Indeed, this is what has been happening since the 1970s and which culminated in the Global Financial Crisis of 2008 wherein pure speculation without corresponding real economy investments lead to a casino type of capitalism.

It can also be said that pure speculation can lead to the difference between investing in a road or a project that delivers returns but at the same time, does not offer the same returns such as investing in the stock market and that too on so-called “penny stocks” where the investments are risky but yield huge returns when such bets succeed.

Investing for Social Impact

Thus, the fact is that the present capitalist paradigm must transition to a model wherein finance is allocated to the real economy as well as for impact investing where the poor benefit as much as the rich.

Indeed, books such as “The Fortune at the Bottom of the Pyramid” describe how targeting the very poor can often generate enough returns when such investments are made with careful selection and well thought out implementations.

Apart from this, impact investing is also about placing people and profit at the same level instead of one before the other or vice versa which can incentivize the financial professionals more towards investing in such projects.

The Case of Microfinance and the Example of the Grameen Bank

A clear benefit is possible in developing societies wherein projects such as Microfinance can lead to better social outcomes. Microfinance is the term used to describe the process of giving loans to the unbanked and the poor which are individually in small amounts but which when aggregated over Millions of such loans can lead to efficiencies from economies of scale.

A case in point is the initiative of the Grameen Bank in Bangladesh founded by the Nobel Laureate, Mohammed Yunus which proved that such Impact Investing improves the life of the poor as well as generates returns for the investors.

Impact Investing is Not Charity

Indeed, such initiatives have become more common across the world as the need to take into account collective good has become paramount over the years. Further, we need to caution you here that Impact Investing is not Philanthropy or Charity or for that matter, Corporate Social Responsibility where donations and contributions are made by the wealthy to the poor.

On the contrary, Impact Investing is all about aligning the Cold Logic of Capital with the Warm Feeling of Collective Good wherein profit making is accompanied by improving the lives of the poor as well.

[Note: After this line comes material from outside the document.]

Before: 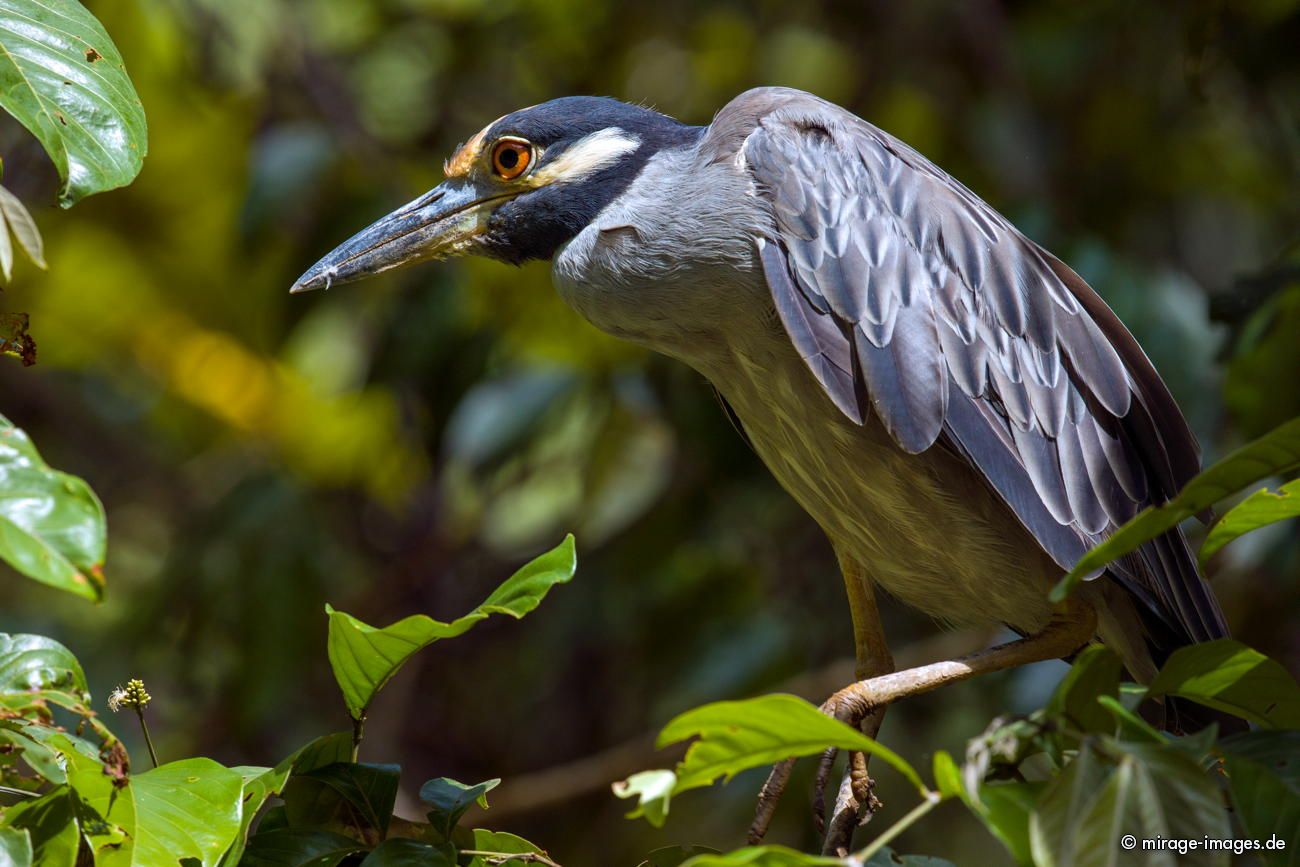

Alchemy of Finance can be Used to Help the Poor

Apart from that, Impact Investing is also about channeling the Alchemy of Finance to the social causes thereby creating a situation where profit is not a dirty word, and the poor are not untouchable for the capitalists. In other words, Impact Investing is as much about society as it is about the greed of investors.

Through Impact Investing, we can revert to a much more balanced capitalism wherein risk and return are better correlated instead of the runaway type of behavior we have seen in recent years.

Conclusion

Lastly, Impact Investing if carried out after Due Diligence can lead to Capitalism working for all instead of exacerbating inequalities and inequities as well as be used to transition the world into a more sustainable place.

To conclude, with humanity facing multiple challenges that can lead to the end of the world as we know it, capitalism must again dedicate itself to being a force for good instead of a drive towards destruction.